Dans le cas de la construction européenne, je n’ai pas de recette miracle. Mais j’espère que les difficultés qu’elle connaît actuellement mèneront à une réflexion plus approfondie sur les fondements.

3) Depuis la mobilisation de l'année dernière autour de la loi sur le « Mariage pour tous », nous vivons une sorte de "frémissement politique". Il y a un réveil des consciences, en particulier vers un engagement politique: réinvestir l'espace politique. Le tract sans négliger cet aspect, semble affirmer, en premier lieu, que tout engagement commence par un "changement du cœur de l'homme" et par une prise de "conscience de soi-même" et du "but".
Quelle est votre analyse?

Les Chrétiens ont souvent peur du politique. Pas seulement de l’engagement politique, mais déjà du raisonnement politique. Le politique suppose toujours des antagonismes, des conflits d’intérêts, des visions du monde inconciliables. Bien des chrétiens interprètent de travers l’injonction d’aimer ses ennemis comme si elle signifiait le refus d’avoir des ennemis. Or, en bonne logique, il faut avoir des ennemis pour pouvoir les aimer. Non pas se faire des ennemis, comme si nous en avions besoin, il y en a déjà suffisamment comme cela ! Mais reconnaître que tout le monde ne nous aime pas et, plus difficile encore, que cela peut être pour de bonnes raisons…
Il est vrai que la politique salit souvent ceux qui s’y engagent. La corruption est parfois voulue comme telle. Ainsi, m’a-ton expliqué, il arrive que les anciens dans le métier cherchent à faire faire des saletés aux nouveaux, même si ceux-ci partaient d’intentions généreuses. Les compromettre est un moyen d’avoir barre sur eux, de les tenir.
L’expérience montre pourtant qu’il est possible d’être politicien et un saint homme. Il y a même des hommes politiques dont le procès de béatification est en cours, et pourrait bien aboutir. En France, il y a Robert Schuman, et Edmond Michelet.

4) L'Europe est vue comme une sorte de "mécanisme technocratique », une "machine" qui "promet un monde meilleur".
Comment cette reconquête pourra-t-elle changer les décisions politiques?

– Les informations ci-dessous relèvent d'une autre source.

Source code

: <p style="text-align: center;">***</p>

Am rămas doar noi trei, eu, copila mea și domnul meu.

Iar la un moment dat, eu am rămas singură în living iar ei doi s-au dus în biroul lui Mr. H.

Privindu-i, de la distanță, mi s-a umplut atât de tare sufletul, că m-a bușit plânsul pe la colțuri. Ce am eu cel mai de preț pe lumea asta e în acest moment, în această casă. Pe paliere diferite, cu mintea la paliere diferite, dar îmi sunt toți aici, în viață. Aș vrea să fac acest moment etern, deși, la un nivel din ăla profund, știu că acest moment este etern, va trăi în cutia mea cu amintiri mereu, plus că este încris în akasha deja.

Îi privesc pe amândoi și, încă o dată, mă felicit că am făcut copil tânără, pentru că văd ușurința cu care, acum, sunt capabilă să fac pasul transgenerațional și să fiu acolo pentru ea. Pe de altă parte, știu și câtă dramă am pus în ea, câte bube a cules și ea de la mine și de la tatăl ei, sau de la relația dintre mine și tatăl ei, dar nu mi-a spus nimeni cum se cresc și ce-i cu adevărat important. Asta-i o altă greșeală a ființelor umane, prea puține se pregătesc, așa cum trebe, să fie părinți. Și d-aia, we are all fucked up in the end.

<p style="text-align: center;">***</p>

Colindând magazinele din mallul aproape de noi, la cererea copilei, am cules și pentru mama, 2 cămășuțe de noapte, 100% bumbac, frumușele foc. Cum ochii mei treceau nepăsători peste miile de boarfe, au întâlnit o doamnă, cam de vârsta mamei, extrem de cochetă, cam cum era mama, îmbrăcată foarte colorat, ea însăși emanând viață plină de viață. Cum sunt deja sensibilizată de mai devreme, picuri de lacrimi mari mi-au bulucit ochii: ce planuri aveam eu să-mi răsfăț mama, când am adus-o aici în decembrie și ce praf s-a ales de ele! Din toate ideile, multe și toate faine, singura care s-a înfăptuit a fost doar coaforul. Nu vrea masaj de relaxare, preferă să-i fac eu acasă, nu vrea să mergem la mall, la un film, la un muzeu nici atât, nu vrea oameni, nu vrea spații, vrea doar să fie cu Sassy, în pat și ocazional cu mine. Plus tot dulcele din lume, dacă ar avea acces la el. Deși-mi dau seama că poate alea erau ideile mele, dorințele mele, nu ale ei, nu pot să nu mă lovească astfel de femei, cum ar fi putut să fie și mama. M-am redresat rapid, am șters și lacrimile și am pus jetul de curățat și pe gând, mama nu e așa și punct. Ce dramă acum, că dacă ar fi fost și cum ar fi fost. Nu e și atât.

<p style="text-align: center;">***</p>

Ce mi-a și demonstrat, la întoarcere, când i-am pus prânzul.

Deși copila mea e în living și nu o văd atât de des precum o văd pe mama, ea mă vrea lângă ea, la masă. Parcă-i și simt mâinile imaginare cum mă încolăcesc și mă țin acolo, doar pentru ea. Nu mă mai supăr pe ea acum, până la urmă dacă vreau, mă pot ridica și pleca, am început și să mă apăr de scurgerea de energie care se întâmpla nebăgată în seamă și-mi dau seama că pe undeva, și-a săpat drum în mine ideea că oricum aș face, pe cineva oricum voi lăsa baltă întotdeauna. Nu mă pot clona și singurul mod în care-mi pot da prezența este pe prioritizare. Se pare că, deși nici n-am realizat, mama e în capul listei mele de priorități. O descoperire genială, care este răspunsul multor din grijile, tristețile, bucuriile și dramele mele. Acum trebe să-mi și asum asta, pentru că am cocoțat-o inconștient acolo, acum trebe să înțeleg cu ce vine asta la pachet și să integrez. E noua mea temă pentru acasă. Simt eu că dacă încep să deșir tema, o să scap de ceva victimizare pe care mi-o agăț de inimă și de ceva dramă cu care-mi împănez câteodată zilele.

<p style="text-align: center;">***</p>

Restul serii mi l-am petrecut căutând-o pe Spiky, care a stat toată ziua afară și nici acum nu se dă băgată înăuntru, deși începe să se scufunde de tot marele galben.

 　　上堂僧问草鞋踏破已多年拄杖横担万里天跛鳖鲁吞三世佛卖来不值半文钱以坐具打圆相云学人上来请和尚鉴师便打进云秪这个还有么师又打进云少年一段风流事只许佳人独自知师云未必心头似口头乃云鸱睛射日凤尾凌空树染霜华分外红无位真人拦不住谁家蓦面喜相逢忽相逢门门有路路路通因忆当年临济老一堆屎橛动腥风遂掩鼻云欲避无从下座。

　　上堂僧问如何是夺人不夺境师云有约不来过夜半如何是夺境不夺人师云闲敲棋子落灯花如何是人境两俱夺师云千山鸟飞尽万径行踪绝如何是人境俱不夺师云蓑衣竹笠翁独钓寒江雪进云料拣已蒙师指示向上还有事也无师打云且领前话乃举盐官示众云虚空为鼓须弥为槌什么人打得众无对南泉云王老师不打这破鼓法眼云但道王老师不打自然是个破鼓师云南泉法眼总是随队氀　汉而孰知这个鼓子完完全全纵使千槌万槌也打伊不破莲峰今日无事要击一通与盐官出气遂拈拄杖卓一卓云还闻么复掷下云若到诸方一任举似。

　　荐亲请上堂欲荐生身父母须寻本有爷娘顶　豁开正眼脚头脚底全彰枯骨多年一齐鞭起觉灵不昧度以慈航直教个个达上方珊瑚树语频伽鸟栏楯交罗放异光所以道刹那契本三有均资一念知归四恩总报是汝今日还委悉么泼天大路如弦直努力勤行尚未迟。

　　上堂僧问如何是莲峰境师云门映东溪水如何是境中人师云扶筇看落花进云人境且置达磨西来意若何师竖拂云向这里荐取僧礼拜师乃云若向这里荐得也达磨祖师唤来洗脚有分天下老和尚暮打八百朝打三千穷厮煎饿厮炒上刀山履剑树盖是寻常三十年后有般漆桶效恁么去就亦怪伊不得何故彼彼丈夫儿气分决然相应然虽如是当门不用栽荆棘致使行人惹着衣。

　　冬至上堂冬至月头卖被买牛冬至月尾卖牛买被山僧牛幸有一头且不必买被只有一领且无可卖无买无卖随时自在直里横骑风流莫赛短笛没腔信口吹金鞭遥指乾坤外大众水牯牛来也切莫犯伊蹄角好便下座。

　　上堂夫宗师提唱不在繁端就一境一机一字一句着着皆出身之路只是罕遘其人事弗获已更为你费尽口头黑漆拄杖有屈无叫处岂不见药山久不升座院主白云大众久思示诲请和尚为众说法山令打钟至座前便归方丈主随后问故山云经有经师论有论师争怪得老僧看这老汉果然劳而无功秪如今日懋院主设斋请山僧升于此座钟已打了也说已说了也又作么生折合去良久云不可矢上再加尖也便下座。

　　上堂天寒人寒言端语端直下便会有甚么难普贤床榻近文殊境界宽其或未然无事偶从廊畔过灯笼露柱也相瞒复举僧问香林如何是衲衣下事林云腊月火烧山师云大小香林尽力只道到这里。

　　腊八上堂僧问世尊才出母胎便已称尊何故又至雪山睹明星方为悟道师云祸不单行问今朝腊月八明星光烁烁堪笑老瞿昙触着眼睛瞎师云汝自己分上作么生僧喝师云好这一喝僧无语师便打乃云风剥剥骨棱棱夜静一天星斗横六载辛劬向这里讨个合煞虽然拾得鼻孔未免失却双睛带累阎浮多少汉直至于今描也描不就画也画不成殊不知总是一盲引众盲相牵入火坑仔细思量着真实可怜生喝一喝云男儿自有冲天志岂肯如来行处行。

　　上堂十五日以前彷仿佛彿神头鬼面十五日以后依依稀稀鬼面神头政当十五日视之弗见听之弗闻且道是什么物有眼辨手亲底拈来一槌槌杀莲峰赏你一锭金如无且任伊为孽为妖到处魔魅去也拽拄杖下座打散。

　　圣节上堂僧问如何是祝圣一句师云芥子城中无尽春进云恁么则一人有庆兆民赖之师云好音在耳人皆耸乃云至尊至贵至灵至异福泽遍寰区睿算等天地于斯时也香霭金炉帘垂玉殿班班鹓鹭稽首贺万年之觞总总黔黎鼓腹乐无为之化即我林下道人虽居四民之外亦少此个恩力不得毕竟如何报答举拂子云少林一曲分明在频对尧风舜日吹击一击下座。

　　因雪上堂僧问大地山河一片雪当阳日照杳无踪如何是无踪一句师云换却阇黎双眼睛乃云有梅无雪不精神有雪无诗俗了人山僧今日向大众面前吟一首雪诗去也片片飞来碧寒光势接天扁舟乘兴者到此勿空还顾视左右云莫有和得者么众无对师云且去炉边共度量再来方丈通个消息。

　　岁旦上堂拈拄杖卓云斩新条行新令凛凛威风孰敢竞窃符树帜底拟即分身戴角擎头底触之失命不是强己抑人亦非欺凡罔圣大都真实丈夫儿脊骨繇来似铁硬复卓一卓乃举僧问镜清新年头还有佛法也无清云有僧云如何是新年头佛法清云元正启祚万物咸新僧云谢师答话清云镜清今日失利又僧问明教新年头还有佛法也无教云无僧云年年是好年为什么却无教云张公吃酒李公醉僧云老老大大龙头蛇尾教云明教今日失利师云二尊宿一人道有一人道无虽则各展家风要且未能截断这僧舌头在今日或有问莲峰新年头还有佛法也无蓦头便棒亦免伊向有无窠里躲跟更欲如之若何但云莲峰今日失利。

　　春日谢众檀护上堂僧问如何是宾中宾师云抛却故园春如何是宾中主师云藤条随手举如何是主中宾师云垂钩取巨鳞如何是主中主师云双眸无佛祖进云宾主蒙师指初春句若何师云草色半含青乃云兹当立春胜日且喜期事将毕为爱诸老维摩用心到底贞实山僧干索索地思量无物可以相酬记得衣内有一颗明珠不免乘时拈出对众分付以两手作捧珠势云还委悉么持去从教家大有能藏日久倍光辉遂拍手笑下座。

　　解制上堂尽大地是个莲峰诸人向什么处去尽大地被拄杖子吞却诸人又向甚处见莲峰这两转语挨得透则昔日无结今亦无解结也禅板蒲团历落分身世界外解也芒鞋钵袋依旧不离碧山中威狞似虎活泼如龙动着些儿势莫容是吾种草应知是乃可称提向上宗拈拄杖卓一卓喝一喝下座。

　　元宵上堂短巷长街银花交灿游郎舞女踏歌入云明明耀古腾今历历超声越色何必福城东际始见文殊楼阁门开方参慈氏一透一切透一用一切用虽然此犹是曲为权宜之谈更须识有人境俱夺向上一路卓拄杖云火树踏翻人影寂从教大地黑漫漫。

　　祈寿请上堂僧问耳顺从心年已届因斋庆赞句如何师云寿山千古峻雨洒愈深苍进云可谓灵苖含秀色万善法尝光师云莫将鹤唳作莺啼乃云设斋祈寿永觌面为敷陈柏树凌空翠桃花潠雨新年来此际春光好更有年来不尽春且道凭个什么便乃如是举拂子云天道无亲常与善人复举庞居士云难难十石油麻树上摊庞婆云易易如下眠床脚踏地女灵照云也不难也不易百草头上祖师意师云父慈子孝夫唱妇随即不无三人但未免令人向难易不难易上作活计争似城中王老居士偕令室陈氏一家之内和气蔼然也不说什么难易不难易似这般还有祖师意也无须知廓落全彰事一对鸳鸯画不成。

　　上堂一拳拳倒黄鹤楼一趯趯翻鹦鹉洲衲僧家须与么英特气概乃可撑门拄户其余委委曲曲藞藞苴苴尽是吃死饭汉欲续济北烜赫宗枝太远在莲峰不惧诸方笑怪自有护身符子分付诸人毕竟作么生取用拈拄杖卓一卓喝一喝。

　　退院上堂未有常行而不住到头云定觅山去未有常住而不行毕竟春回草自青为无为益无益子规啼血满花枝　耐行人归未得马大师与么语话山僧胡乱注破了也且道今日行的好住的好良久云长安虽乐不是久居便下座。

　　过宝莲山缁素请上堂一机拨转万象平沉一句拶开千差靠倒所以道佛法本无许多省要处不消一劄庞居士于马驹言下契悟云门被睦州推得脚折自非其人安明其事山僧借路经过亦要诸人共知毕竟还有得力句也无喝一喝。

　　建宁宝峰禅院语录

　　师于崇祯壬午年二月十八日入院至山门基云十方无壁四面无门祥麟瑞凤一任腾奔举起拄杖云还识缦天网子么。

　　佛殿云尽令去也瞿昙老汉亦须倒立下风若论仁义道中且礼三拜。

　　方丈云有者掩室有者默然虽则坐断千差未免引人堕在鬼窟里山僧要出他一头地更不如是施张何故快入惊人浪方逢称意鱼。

Je suis frappé moi aussi par la prolifération de prétendus droits, qui se présentent la plupart du temps comme des « droits à… » quelque chose. Cela a peut-être commencé dès 1848 par le « droit au travail », mais la vague s’est enflée depuis pour emporter toutes les digues. Un droit est toujours le corrélatif d’un devoir. Si j’ai droit à quelque chose, cela veut dire que quelqu’un a le devoir de me le donner. Mais qui au juste ? Le droit au travail est déjà assez problématique : un employeur a-t-il le devoir de m’embaucher si son carnet de commandes est vide ? Dans d’autres cas, l’instance qui doit me satisfaire est nébuleuse ; ainsi pour le « droit au bonheur ». Sans parler des conflits : si une femme a « droit » à l’avortement, le médecin perd-il son droit à l’objection de conscience ? Ce que je crains, c’est que la revendication de tous ces droits ne fabrique un monstre impersonnel et tout-puissant chargé de les satisfaire, un Etat totalitaire (même de façon soft) gardien d’un Marché lui-même tout-puissant. Le désir de liberté mènerait ainsi à la servitude.